Tuesday, March 24, 2009

Some database cleanups

Since the popularity of the site is increasing I need to do some optimizations to keep the site running smoothly.

As announced before, I ran some database restructuring batch jobs during the weekend. The last one was actually started on Monday morning and the execution was completed early Tuesday morning. I hope the slowdowns were not too noticeable, I tried to make them run slowly enough to not interfere with normal use.

I'm currently looking at ways to clean up some unused data from the aprs.fi database. There's quite a lot of automatically or erroneously generated targets stored in the database, most of which are not really looked at by anyone. They just inflate my tables and make the prefix browsing view very cluttered. The performance impact caused by the extra targets isn't really noticeable, but it's just not very nice to have them there.

If you're keeping an eye on the statistics, you might have noticed that today I deleted about 60000 targets. Those were all APRS objects, which had only a single point stored (non-moving), which were last announced over a week ago, and which were announced for less than 12 hours. Almost all of them were automatically generated earthquake and severe weather warning objects, which don't really need to be here any more.

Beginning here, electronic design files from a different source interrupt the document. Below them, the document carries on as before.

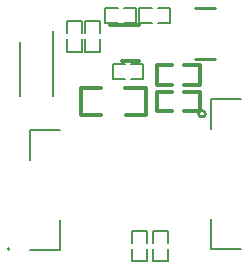
<source format=gto>
G04*
G04 #@! TF.GenerationSoftware,Altium Limited,Altium Designer,25.8.1 (18)*
G04*
G04 Layer_Color=65535*
%FSLAX44Y44*%
%MOMM*%
G71*
G04*
G04 #@! TF.SameCoordinates,25FCF4F7-ABCC-4757-B9A5-3A53D095655E*
G04*
G04*
G04 #@! TF.FilePolarity,Positive*
G04*
G01*
G75*
%ADD10C,0.2540*%
%ADD11C,0.2000*%
%ADD12C,0.3000*%
%ADD13C,0.3048*%
D10*
X177828Y144500D02*
G03*
X177828Y144500I-2828J0D01*
G01*
X169250Y234500D02*
X185750D01*
X169250Y190500D02*
X185750D01*
D11*
X11988Y29962D02*
G03*
X11988Y29962I-1000J0D01*
G01*
X183010Y30330D02*
Y55730D01*
Y30330D02*
X208410D01*
X183010Y157330D02*
X208410D01*
X183010Y131930D02*
Y157330D01*
X108539Y221649D02*
X118953D01*
Y221903D02*
Y234349D01*
X93045D02*
X103459D01*
X93045Y221649D02*
X103459D01*
X93045D02*
Y234349D01*
X108539D02*
X118953D01*
X88851Y212539D02*
Y222953D01*
X76151D02*
X88597D01*
X76151Y197045D02*
Y207459D01*
X88851Y197045D02*
Y207459D01*
X76151Y197045D02*
X88851D01*
X76151Y212539D02*
Y222953D01*
X73350Y197046D02*
Y207460D01*
X60650Y222954D02*
X73350D01*
X60650Y212540D02*
Y222954D01*
X73350Y212540D02*
Y222954D01*
X60904Y197046D02*
X73350D01*
X60650D02*
Y207460D01*
X99546Y174150D02*
X109960D01*
X125454D02*
Y186850D01*
X115040D02*
X125454D01*
X115040Y174150D02*
X125454D01*
X99546D02*
Y186596D01*
Y186850D02*
X109960D01*
X122046Y221650D02*
X132460D01*
X147954D02*
Y234350D01*
X137540D02*
X147954D01*
X137540Y221650D02*
X147954D01*
X122046D02*
Y234096D01*
Y234350D02*
X132460D01*
X20800Y159500D02*
Y205500D01*
X49200Y159500D02*
Y214500D01*
X55160Y29380D02*
Y54780D01*
X29760Y29380D02*
X55160D01*
X29760Y130980D02*
X55160D01*
X29760Y105580D02*
Y130980D01*
X146349Y19547D02*
Y29961D01*
X133649Y45455D02*
X146349D01*
X133649Y35041D02*
Y45455D01*
X146349Y35041D02*
Y45455D01*
X133903Y19547D02*
X146349D01*
X133649D02*
Y29961D01*
X128849Y19547D02*
Y29961D01*
X116149Y45455D02*
X128849D01*
X116149Y35041D02*
Y45455D01*
X128849Y35041D02*
Y45455D01*
X116403Y19547D02*
X128849D01*
X116149D02*
Y29961D01*
D12*
X107000Y189500D02*
X122000D01*
X97500Y219500D02*
X122000D01*
D13*
X109907Y166177D02*
X127179D01*
Y143825D02*
Y166177D01*
X110415Y143825D02*
X127052D01*
X72696Y166177D02*
X89333D01*
X72569Y143825D02*
Y166177D01*
Y143825D02*
X89841D01*
X160080Y146618D02*
X173034D01*
X160080Y163382D02*
X173034D01*
X136966D02*
X149920D01*
X136966Y146618D02*
X149920D01*
X173034D02*
Y163382D01*
X136966Y146618D02*
Y163382D01*
X160080Y169118D02*
X173034D01*
X160080Y185882D02*
X173034D01*
X136966D02*
X149920D01*
X136966Y169118D02*
X149920D01*
X173034D02*
Y185882D01*
X136966Y169118D02*
Y185882D01*
M02*

</source>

There's also an awful lot of regular APRS targets which have a corrupted source callsign. Most usually one or two characters have been lost from the beginning of the callsign. For example: 1VAJ (J41VAJ), 3GXT-2 (W3GXT-2) and 3TVX-9 (VE3TVX-9). You can find these by looking at the prefix browsing view, picking a strange prefix starting with a number, and looking up the correct original call in the "nearby stations" list of the info page. I wonder how the callsigns get mangled like this, and how could I remove these from the database without accidentally removing some valid data.


Maescool said...

aren't there regexes to check the calls.. or wasn't there a list to check the validity.. like the programs we use on contests :)
+ wasn't the standard norm to just store for 10 days?
PS. check out memcache for optimalisation ;) i use it on a high traffic site, brings the load way down!

Hessu said...

Maescool: There are a lot of APRS items and objects, and tactical callsigns (like airplane/ship callsigns), in completely valid use, so a regexp to only match amateur callsigns is out of the question.

10 days? What standard? :) aprs.fi is currently storing a year's worth of history, which is a nice feature.

I'm already using memcache for some tasks, of course, but it's a bit tricky to use for finding a set of targets in a specific area. It's very quick because it doesn't provide things like range searches. Most of my load is currently caused by writes (inserts, updates, deletes), the reads are mostly cached already, one way or another.

Maescool said...

-oh didn't think of that :$

-Wasn't that the standard? on the aprs network? or am i so wrong? i remember reading that somewhere a couple of years ago.. when i first started experimenting on aprs

-great to hear :)
I'm also struggling to make caching better coordinates based.. not easy..
(not aprs.. google maps and some media data..)

further i see you have a cisco/juniper network.. that's the best ;)


Hessu said...

10 days might have been a limitation of some other implementation, or maybe a specification by Bob. But I think it's a better feature to store for a longer time and let the user decide which time range to view.

(M series.)

LA3QMA said...

Strange callsign is one problem.

But i also see callsigns like "WIDE" etc

And people using UI-View using the unproto wrong.
UI-View has to use the word APRS before the path. So if you see things like WIDE1-1 via WIDE2-2 instead of APU25N via WIDE1-1,WIDE2-2 then this is most likely a ui-view user.

So instead of dropping those packets is it possible to make a link with a list of non valid packets? Or do you just want them out of the sql database?

Hessu said...

LA3QMA: Strange destination callsigns (like a digipeater path in the place of the destination call) are not much of a problem for aprs.fi, it only causes problems for the individual's transmitted packets if the digipeater path is wrong.

Corrupted source callsigns are more of a problem, since they clutter up the prefix browsing view, and generate a lot of rows in the database, rows which are never really referenced. And it's a bit hard to differentiate them from valid short-lived objects.

Anonymous said...

Maybe a bit on the side, but please enlight me:
I have a couple of objects I want to get rid of, but how do I do it?
test5oea, TEST5OEA2, Halten2 - do they time out in some way? The objects are deleted in my Xastir map, but still show up in aprs.fi.

Btw. do you have a way of reporting bugs?
I think I found a minor bug in the Status view: the status for my electric car (http://aprs.fi/?c=status&call=LA5OEA-5) shows the time twice instead of date and time (I guess) e.g.:
15:54:56 - 15:54:56 UTC: LA5OEA-5: 3595Km; 58%; 41.2DAh;12.50...

W6DTW said...

Maybe I'm being draconian, but I suggest you remove the corrupted callsigns from the database, since they're not technically "valid data" anyway.